Google Inc cut its taxes by $3.1 billion in the last three years using a technique that moves most of its foreign profits through Ireland and the Netherlands to Bermuda.
Google’s income shifting — involving strategies known to lawyers as the “Double Irish” and the “Dutch Sandwich” — helped reduce its overseas tax rate to 2.4 percent, the lowest of the top five US technology companies by market capitalisation, according to regulatory filings in six countries.
“It’s remarkable that Google’s effective rate is that low,” said Martin A. Sullivan, a tax economist who formerly worked for the US Treasury Department. “We know this company operates throughout the world mostly in high-tax countries where the average corporate rate is well over 20 per cent.”
The US corporate income-tax rate is 35 per cent. In the UK, Google’s second-biggest market by revenue, it’s 28 per cent. Google, the owner of the world’s most popular search engine, uses a strategy that has gained favour among such companies as Facebook Inc and Microsoft Corp. The method takes advantage of Irish tax law to legally shuttle profits into and out of subsidiaries there, largely escaping the country’s 12.5 per cent income tax.

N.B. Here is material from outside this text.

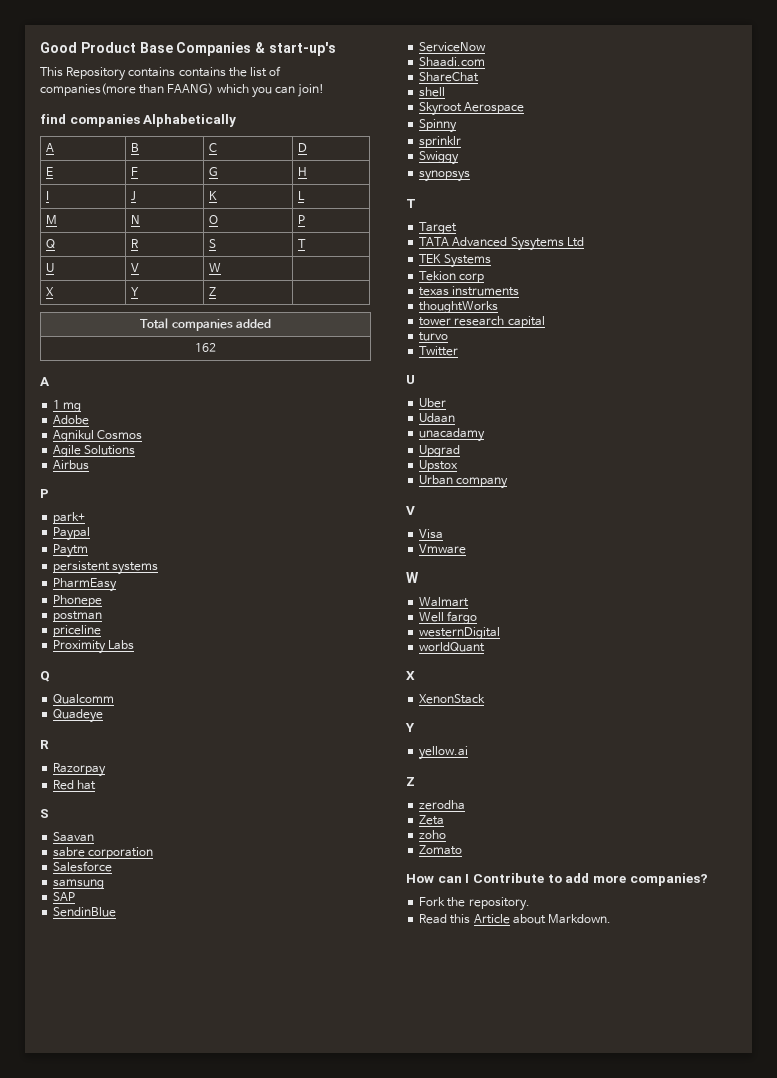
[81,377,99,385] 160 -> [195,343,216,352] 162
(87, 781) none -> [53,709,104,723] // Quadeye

The earnings wind up in island havens that levy no corporate income taxes at all. Companies that use the Double Irish arrangement avoid taxes at home and abroad as the US government struggles to close a projected $1.4 trillion budget gap and European Union countries face a collective projected deficit of ¤868 billion.
Google, the third-largest US technology company by market capitalisation, hasn’t been accused of breaking tax laws. “Google’s practices are very similar to those at countless other global companies operating across a wide range of industries,” said Jane Penner, a spokeswoman for the Mountain View, California-based company. Penner declined to address the particulars of its tax strategies.